Since I can get a brand-spanking-new, custom-written, not-from-a-kitchen Ransomware item that -NOTHING- detects... then contact Webroot and say "Hey, I've got this virus"... and have them say "Ahh, yes, you are the only one who has ever gotten this, but we can see it right here on your system", make a change, and within five minutes, SecureAnywhere pops up with acknowledgement of the infection, then removes it 100%... Well, I happen to like this. And contacting Webroot is only needed if I can't get the client up and running to click a button and kill it myself.

But yeah, I rant at bad Amazon.com reviews of Turkey Pans. So heh.

 

And what, if, the article is actually correct. I have seen nothing to say otherwise.

 

I beta tested the product, I have a 5 user licence and use it on older machines with limited resources. I use it because it's so light.

Like the other products I use I test it extensively with real malware and my findings match with MRG's (missed 23 out of 50) and AV Test- ordinary (16 out of the 28 tested had better detection). Let's see what AV-C say.

The point of my first post was you're allowed to disagree without, the what I consider, over reaction displayed here.

You think it's great - good for you. I like it but don't mind when others don't - whether they are 'stupid' or not.

Peace

 

ot posts removed

 

No problem, you know it very well then, and how it's being actively developed. In fact, I agree with a couple of things the reviewer said (e.g. that scan scheduling should have more features, and that there should be an offline manual available (in the pipeline I think), and that there should be more
info about firewall) but some of what he says is ridiculous e.g. that it doesn't have a lot of configurability to suit geeky advanced users.
I remember something STV0726 said to PrevxHelp sometime back, in that it was possibly released a bit early, and I agree.
But for myself, the "proof of the pudding" will come when we see a few more tests e.g AV-C, and if it kept performing badly, then eventually I would drop it.
Cheers Chris,
Dermot

 

Let me clarify (which I should have from the start) why I made this post:

1. Because this is not an ordinary "YouTester" review that people now (hopefully) know by default to take with a grain of salt. This is from a website that many respect and visit and I felt they should be held accountable for their poor, frankly stupid testing methods (or lack thereof).
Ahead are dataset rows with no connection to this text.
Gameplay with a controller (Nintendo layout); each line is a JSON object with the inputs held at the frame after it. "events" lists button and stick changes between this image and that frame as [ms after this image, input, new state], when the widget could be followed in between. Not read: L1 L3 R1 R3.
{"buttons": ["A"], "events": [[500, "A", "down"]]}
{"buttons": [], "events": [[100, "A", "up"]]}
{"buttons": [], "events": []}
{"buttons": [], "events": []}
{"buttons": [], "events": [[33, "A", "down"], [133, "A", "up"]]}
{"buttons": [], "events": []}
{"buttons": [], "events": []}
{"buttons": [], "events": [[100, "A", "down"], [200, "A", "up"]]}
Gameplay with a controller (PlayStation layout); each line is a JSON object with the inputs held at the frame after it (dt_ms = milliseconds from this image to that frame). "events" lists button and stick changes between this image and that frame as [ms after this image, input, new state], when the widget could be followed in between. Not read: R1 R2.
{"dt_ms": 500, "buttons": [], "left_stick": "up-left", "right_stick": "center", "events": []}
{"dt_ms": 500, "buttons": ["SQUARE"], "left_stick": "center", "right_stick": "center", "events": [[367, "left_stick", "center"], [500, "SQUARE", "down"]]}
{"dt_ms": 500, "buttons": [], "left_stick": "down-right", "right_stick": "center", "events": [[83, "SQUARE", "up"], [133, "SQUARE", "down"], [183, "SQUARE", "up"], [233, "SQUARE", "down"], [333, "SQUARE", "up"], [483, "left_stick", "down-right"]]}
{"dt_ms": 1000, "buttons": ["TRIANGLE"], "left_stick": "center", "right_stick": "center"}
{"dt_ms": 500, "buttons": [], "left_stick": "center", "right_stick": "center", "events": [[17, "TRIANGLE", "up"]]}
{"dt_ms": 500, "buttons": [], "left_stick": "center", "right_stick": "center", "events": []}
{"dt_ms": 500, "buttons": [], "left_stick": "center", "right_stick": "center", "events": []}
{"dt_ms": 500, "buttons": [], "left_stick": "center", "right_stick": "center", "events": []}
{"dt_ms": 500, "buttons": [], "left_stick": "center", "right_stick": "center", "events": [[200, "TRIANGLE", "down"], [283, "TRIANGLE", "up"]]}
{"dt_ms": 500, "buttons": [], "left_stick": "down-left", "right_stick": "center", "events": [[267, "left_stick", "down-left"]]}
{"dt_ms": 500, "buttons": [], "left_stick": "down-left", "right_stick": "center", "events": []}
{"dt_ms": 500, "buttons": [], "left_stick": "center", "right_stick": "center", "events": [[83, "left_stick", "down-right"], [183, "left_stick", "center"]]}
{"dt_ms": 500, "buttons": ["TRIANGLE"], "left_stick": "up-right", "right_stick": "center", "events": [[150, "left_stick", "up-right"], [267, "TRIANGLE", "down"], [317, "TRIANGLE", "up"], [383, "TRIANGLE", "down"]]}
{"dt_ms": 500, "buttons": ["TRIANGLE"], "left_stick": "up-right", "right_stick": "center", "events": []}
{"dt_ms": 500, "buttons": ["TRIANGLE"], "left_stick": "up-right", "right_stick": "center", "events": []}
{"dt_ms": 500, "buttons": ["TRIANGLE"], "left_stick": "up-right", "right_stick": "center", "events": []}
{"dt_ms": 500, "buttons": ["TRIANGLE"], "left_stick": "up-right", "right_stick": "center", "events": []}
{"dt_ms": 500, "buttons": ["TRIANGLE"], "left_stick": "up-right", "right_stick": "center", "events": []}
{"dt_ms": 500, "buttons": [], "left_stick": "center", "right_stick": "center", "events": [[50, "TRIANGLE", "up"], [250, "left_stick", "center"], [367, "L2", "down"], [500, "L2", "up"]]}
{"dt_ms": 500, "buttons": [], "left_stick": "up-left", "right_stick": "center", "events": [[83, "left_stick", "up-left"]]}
And Chris if you want to say I'm using "stupid" as a fallback because I love WSA, I'm not, because I wouldn't trust this guy's tests for any products. For example, he advises that McAfee is bad. Hey I agree with that, but I wouldn't trust HIS review of it due to his lack of scientific, carefully documented procedures and apparent failure to understand how AVs work.

If someone wants to make a general statement that they don't like WSA, fine. I probably wouldn't even comment. It's when they publicly advise others to avoid it without proper evidence that I take an issue with it.

2. I am without a doubt a WSA fan. But I am fair and I stand for user education more than ANYTHING else. I have been defending Webroot more than other AVs not because I love them so much, but because it is so new that most of the data people are posting and judging it based on is coming from questionable/invalid testing bodies.

Furthermore, I extend Webroot the benefit of the doubt and I give them until the .150 versions to have any "detection oddities" sorted out. I have high hopes that we'll see a 5 or a 6 on protection for Webroot on these AV-Test results, but if not...

Total spent for 3 years of protection: $15

Cost of remote tech support fixing a failure to remove : $0

Near-zero impact on performance: Priceless and almost unprecedented

Knowing these testing bodies test on defaults and I use all max so I wonder what it would catch then: Intriguing.

Will I be disappointed? Yes. But again, I have high hopes.

 

Thanks Dermot, I guess such passionate defence (as in this instance put forward by STV for WSA but could anyone for any product) always makes me a little suspicious of fanboyism particularly in cases like this one where really the jury is still out.

I do recognise the achievement that is WSA. To deliver so many features with so little system impact is remarkable and the quoted reviewer obviously did a poor job but you're right there are some valid points and we miss the opportunity for improvement if we simply dismiss what we don't want to hear. True in life never mind security software IMO.

Cheers

 

Understood, thanks for the clarification. Sometimes we all need to get things off our chest. Let's leave it at that.

Cheers

 

And I am not a fanboy...even Joe can attest to that.

Have you seen my loud and long complaints about the way WSA saves your configuration exports?

I have several things I have suggested to improve Webroot, mostly setting/GUI related. I am open to others' as well.

But much of the negative stuff this guy says is already in the product, he just failed to see it/understand it.

 

Hey I'm a fanboy But really Reviews you take them all and put them in a bag and you pull one out the best is a guess! And test results will get better in time as WSA is growing still as there are many releases that are always in house and we don't even see, I would say that the 8.0.2.xxx series will bring the big steps for WSA and from now 8.0.1.158 Closed Beta till then well I can only speculate! Give it a year of Testing from the Qualified testing Organizations such as AV-Test, AV-Comparatives and Virus Bulletin then we can see!

TH

 

By the end of the year we'll see where WSA stands when all the Organization tests have been done

I think WSA will do just fine

 

I was jokingly 'threatening' that WSA better be a top performer in the NEXT tests, and Joe said "we will be "

 

Why post links to reviews you dislike, surely better to post links to reviews you find to your liking ?

 

Of course I'm going to post the link to any review I am referring to, whether I like it or not. Why would I comment on a review and then make people find it themselves?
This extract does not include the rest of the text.